(RECORDS SUPPLIED Opens)

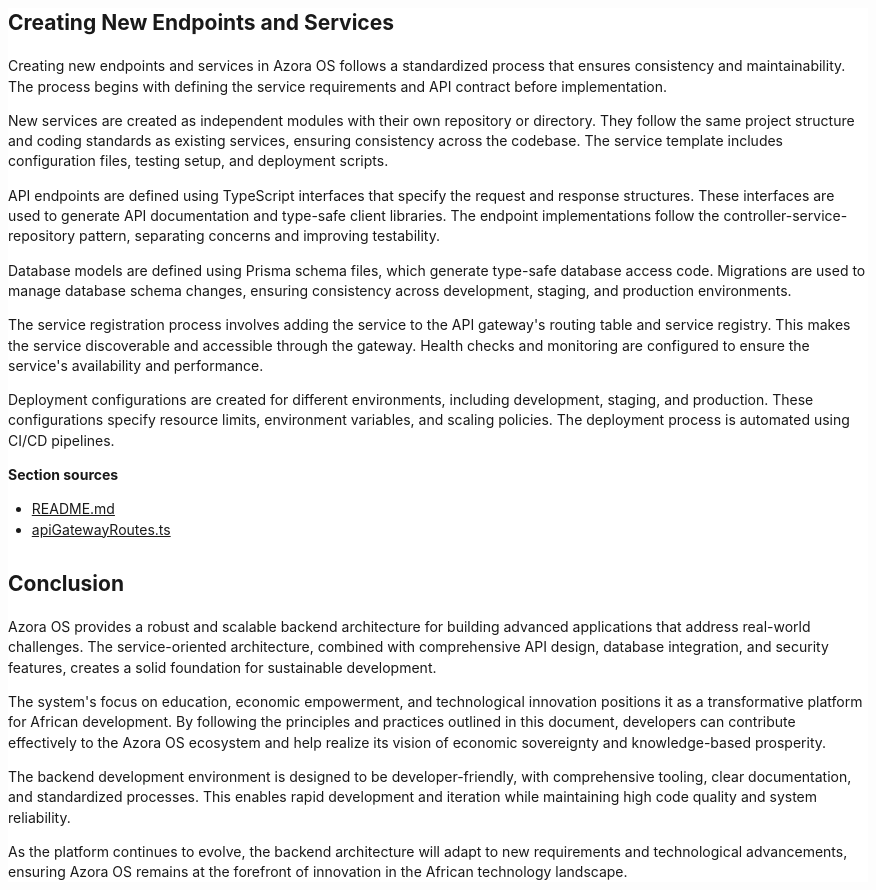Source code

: ## Creating New Endpoints and Services

Creating new endpoints and services in Azora OS follows a standardized process that ensures consistency and maintainability. The process begins with defining the service requirements and API contract before implementation.

New services are created as independent modules with their own repository or directory. They follow the same project structure and coding standards as existing services, ensuring consistency across the codebase. The service template includes configuration files, testing setup, and deployment scripts.

API endpoints are defined using TypeScript interfaces that specify the request and response structures. These interfaces are used to generate API documentation and type-safe client libraries. The endpoint implementations follow the controller-service-repository pattern, separating concerns and improving testability.

Database models are defined using Prisma schema files, which generate type-safe database access code. Migrations are used to manage database schema changes, ensuring consistency across development, staging, and production environments.

The service registration process involves adding the service to the API gateway's routing table and service registry. This makes the service discoverable and accessible through the gateway. Health checks and monitoring are configured to ensure the service's availability and performance.

Deployment configurations are created for different environments, including development, staging, and production. These configurations specify resource limits, environment variables, and scaling policies. The deployment process is automated using CI/CD pipelines.

**Section sources**
- [README.md](file://README.md#L0-L555)
- [apiGatewayRoutes.ts](file://organs/api-gateway/src/apiGatewayRoutes.ts#L53-L75)

## Conclusion

Azora OS provides a robust and scalable backend architecture for building advanced applications that address real-world challenges. The service-oriented architecture, combined with comprehensive API design, database integration, and security features, creates a solid foundation for sustainable development.

The system's focus on education, economic empowerment, and technological innovation positions it as a transformative platform for African development. By following the principles and practices outlined in this document, developers can contribute effectively to the Azora OS ecosystem and help realize its vision of economic sovereignty and knowledge-based prosperity.

The backend development environment is designed to be developer-friendly, with comprehensive tooling, clear documentation, and standardized processes. This enables rapid development and iteration while maintaining high code quality and system reliability.

As the platform continues to evolve, the backend architecture will adapt to new requirements and technological advancements, ensuring Azora OS remains at the forefront of innovation in the African technology landscape.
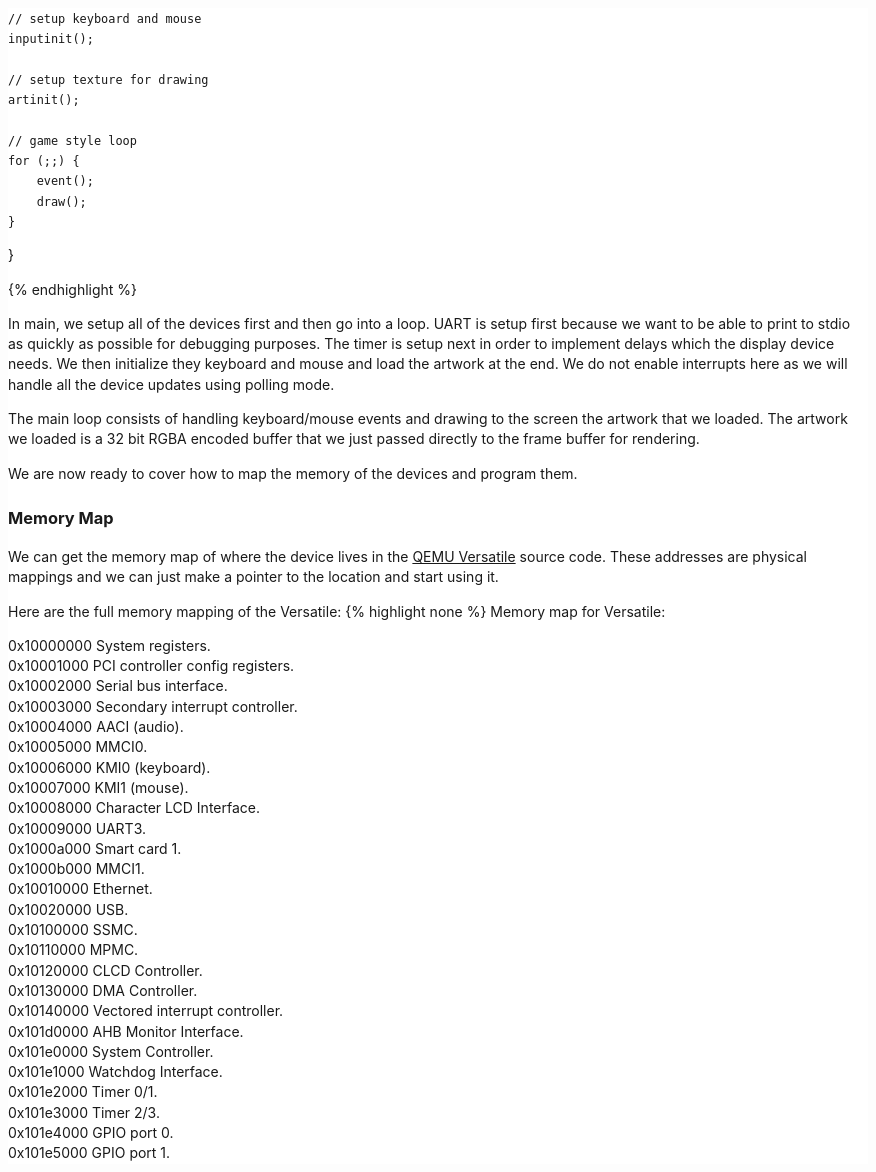 
	// setup keyboard and mouse
	inputinit();

	// setup texture for drawing
	artinit();

	// game style loop
	for (;;) {
		event();
		draw();
	}
}

{% endhighlight %}

In main, we setup all of the devices first and then go into a loop. 
UART is setup first because we want to be able to print to stdio as quickly as possible for debugging purposes.
The timer is setup next in order to implement delays which the display device needs. We then initialize they keyboard
and mouse and load the artwork at the end. We do not enable interrupts here as we will handle all the device updates
using polling mode.

The main loop consists of handling keyboard/mouse events and drawing to the screen the artwork that we loaded.
The artwork we loaded is a 32 bit RGBA encoded buffer that we just passed directly to the frame buffer for rendering.

We are now ready to cover how to map the memory of the devices and program them.

### Memory Map

We can get the memory map of where the device lives in the [QEMU Versatile] source code. These addresses are physical
mappings and we can just make a pointer to the location and start using it.  

Here are the full memory mapping of the Versatile:
{% highlight none %}
Memory map for Versatile:

0x10000000 System registers.  
0x10001000 PCI controller config registers.  
0x10002000 Serial bus interface.  
0x10003000 Secondary interrupt controller.  
0x10004000 AACI (audio).  
0x10005000 MMCI0.  
0x10006000 KMI0 (keyboard).  
0x10007000 KMI1 (mouse).  
0x10008000 Character LCD Interface.  
0x10009000 UART3.  
0x1000a000 Smart card 1.  
0x1000b000 MMCI1.  
0x10010000 Ethernet.  
0x10020000 USB.  
0x10100000 SSMC.  
0x10110000 MPMC.  
0x10120000 CLCD Controller.  
0x10130000 DMA Controller.  
0x10140000 Vectored interrupt controller.  
0x101d0000 AHB Monitor Interface.  
0x101e0000 System Controller.  
0x101e1000 Watchdog Interface.  
0x101e2000 Timer 0/1.  
0x101e3000 Timer 2/3.  
0x101e4000 GPIO port 0.  
0x101e5000 GPIO port 1.  

[2.9.0]: http://download.qemu-project.org/qemu-2.9.0.tar.xz
[article]: https://qeedquan.github.io/plan9/arm/binary/2017/05/29/Plan9-Flat-ARM-Binaries.html
[CLCD data sheet]: http://infocenter.arm.com/help/topic/com.arm.doc.ddi0161e/I904755.html
[div.s]: https://code.9front.org/hg/plan9front/file/37a3cd19b200/sys/src/libc/arm/div.s
[here]:  https://github.com/qeedquan/qeedquan.github.io/blob/master/assets/using_qemu_versatile_display_input
[Input data sheet]: http://infocenter.arm.com/help/topic/com.arm.doc.ddi0143c/DDI0143.pdf
[libc functions]: https://code.9front.org/hg/plan9front/file/37a3cd19b200/sys/src/libc/arm
[QEMU Versatile]: https://github.com/qemu/qemu/blob/master/hw/arm/versatilepb.c
[Timer data sheet]: http://infocenter.arm.com/help/topic/com.arm.doc.ddi0271d/DDI0271.pdf
[UART data sheet]: http://infocenter.arm.com/help/topic/com.arm.doc.ddi0183f/DDI0183.pdf
[u.h]: https://code.9front.org/hg/plan9front/file/37a3cd19b200/arm/include/u.h
[Versatile]: http://infocenter.arm.com/help/topic/com.arm.doc.dui0225d/DUI0225D_versatile_application_baseboard_arm926ej_s_ug.pdf
[vlop.s]: https://code.9front.org/hg/plan9front/file/37a3cd19b200/sys/src/libc/arm/vlop.s
[vlrt.c]: https://code.9front.org/hg/plan9front/file/37a3cd19b200/sys/src/libc/arm/vlrt.c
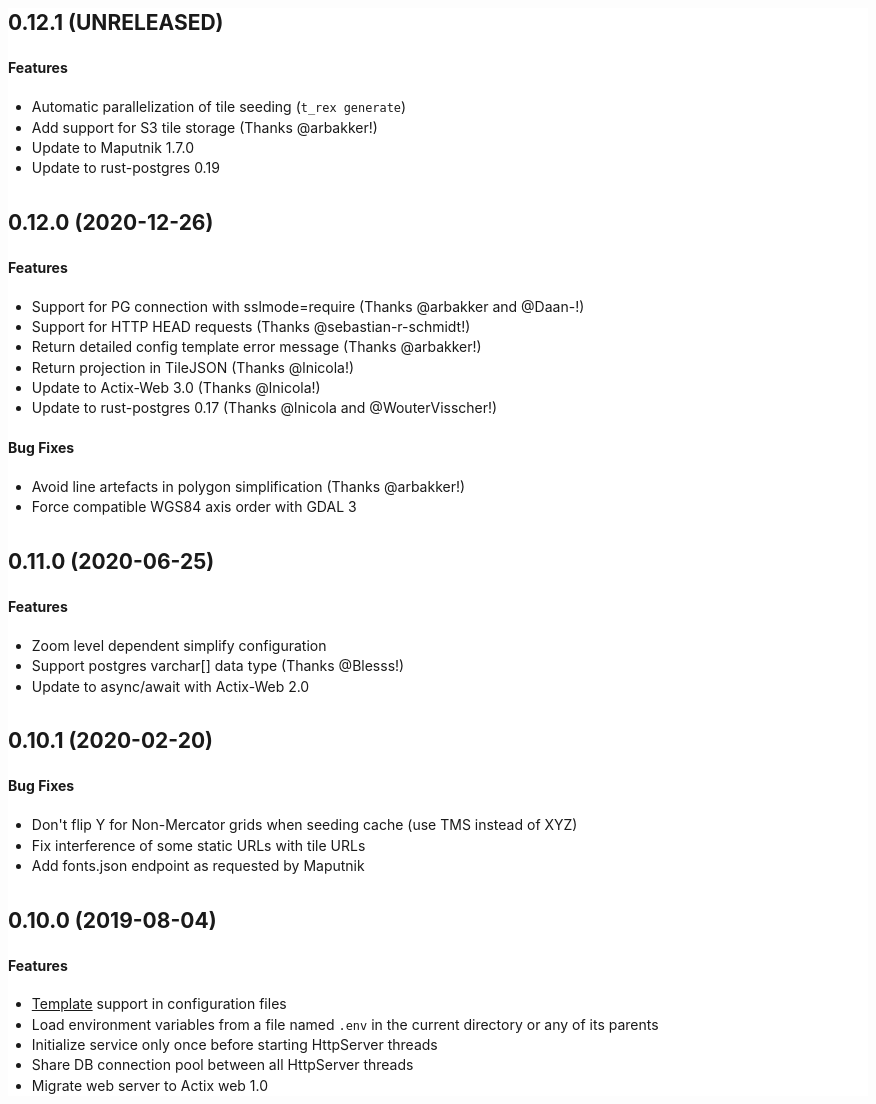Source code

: ## 0.12.1 (UNRELEASED)

#### Features

* Automatic parallelization of tile seeding (`t_rex generate`)
* Add support for S3 tile storage (Thanks @arbakker!)
* Update to Maputnik 1.7.0
* Update to rust-postgres 0.19

<a name="0.12.0"></a>
## 0.12.0 (2020-12-26)

#### Features

* Support for PG connection with sslmode=require (Thanks @arbakker and @Daan-!)
* Support for HTTP HEAD requests (Thanks @sebastian-r-schmidt!)
* Return detailed config template error message (Thanks @arbakker!)
* Return projection in TileJSON (Thanks @lnicola!)
* Update to Actix-Web 3.0 (Thanks @lnicola!)
* Update to rust-postgres 0.17 (Thanks @lnicola and @WouterVisscher!)

#### Bug Fixes

* Avoid line artefacts in polygon simplification (Thanks @arbakker!)
* Force compatible WGS84 axis order with GDAL 3

<a name="0.11.0"></a>
## 0.11.0 (2020-06-25)

#### Features

* Zoom level dependent simplify configuration
* Support postgres varchar[] data type (Thanks @Blesss!)
* Update to async/await with Actix-Web 2.0

<a name="0.10.1"></a>
## 0.10.1 (2020-02-20)

#### Bug Fixes

* Don't flip Y for Non-Mercator grids when seeding cache (use TMS instead of XYZ)
* Fix interference of some static URLs with tile URLs
* Add fonts.json endpoint as requested by Maputnik

<a name="0.10.0"></a>
## 0.10.0 (2019-08-04)

#### Features

* [Template](https://tera.netlify.app/docs/#templates) support in configuration files
* Load environment variables from a file named `.env` in the current directory
  or any of its parents
* Initialize service only once before starting HttpServer threads
* Share DB connection pool between all HttpServer threads
* Migrate web server to Actix web 1.0
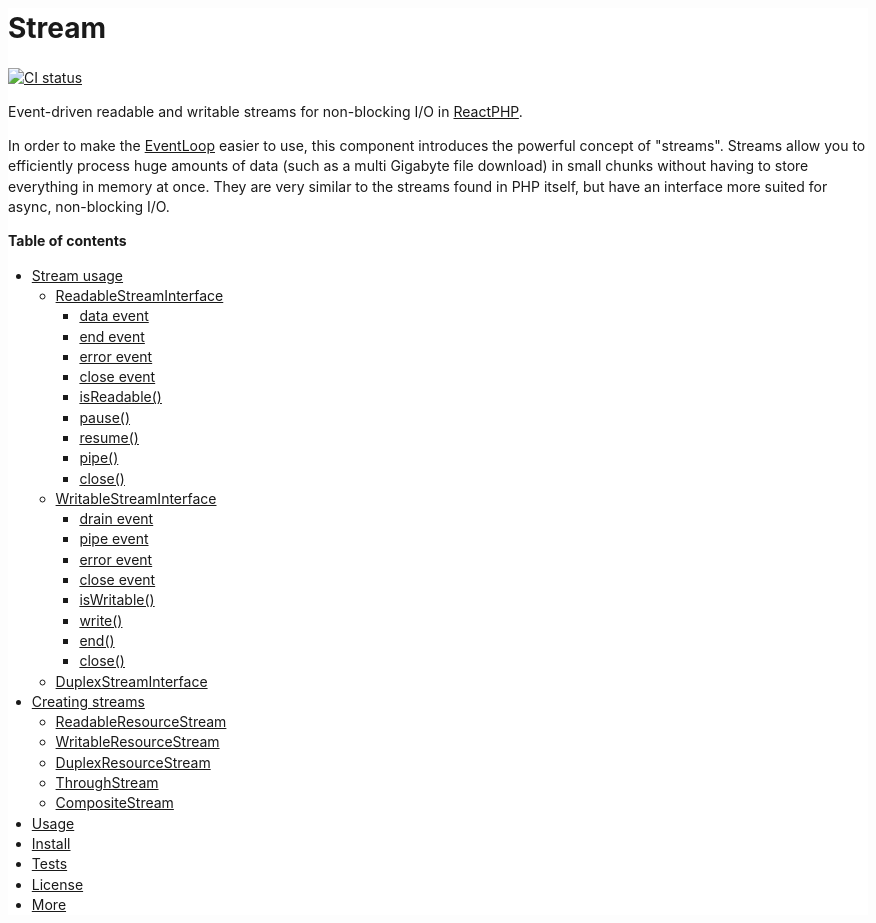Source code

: # Stream

[![CI status](https://github.com/reactphp/stream/workflows/CI/badge.svg)](https://github.com/reactphp/stream/actions)

Event-driven readable and writable streams for non-blocking I/O in [ReactPHP](https://reactphp.org/).

In order to make the [EventLoop](https://github.com/reactphp/event-loop)
easier to use, this component introduces the powerful concept of "streams". Streams allow you to efficiently process
huge amounts of data (such as a multi Gigabyte file download) in small chunks without having to store everything in
memory at once. They are very similar to the streams found in PHP itself, but have an interface more suited for async,
non-blocking I/O.

**Table of contents**

* [Stream usage](#stream-usage)
    * [ReadableStreamInterface](#readablestreaminterface)
        * [data event](#data-event)
        * [end event](#end-event)
        * [error event](#error-event)
        * [close event](#close-event)
        * [isReadable()](#isreadable)
        * [pause()](#pause)
        * [resume()](#resume)
        * [pipe()](#pipe)
        * [close()](#close)
    * [WritableStreamInterface](#writablestreaminterface)
        * [drain event](#drain-event)
        * [pipe event](#pipe-event)
        * [error event](#error-event-1)
        * [close event](#close-event-1)
        * [isWritable()](#iswritable)
        * [write()](#write)
        * [end()](#end)
        * [close()](#close-1)
    * [DuplexStreamInterface](#duplexstreaminterface)
* [Creating streams](#creating-streams)
    * [ReadableResourceStream](#readableresourcestream)
    * [WritableResourceStream](#writableresourcestream)
    * [DuplexResourceStream](#duplexresourcestream)
    * [ThroughStream](#throughstream)
    * [CompositeStream](#compositestream)
* [Usage](#usage)
* [Install](#install)
* [Tests](#tests)
* [License](#license)
* [More](#more)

(RECORDS SUPPLIED Closes)

▶ [INSTRUCTIONS TO FOLLOW]:
Every line above in which the word "repository" occurs is to be copied.

▶ [TASK RESULT]:
New services are created as independent modules with their own repository or directory. They follow the same project structure and coding standards as existing services, ensuring consistency across the codebase. The service template includes configuration files, testing setup, and deployment scripts.
API endpoints are defined using TypeScript interfaces that specify the request and response structures. These interfaces are used to generate API documentation and type-safe client libraries. The endpoint implementations follow the controller-service-repository pattern, separating concerns and improving testability.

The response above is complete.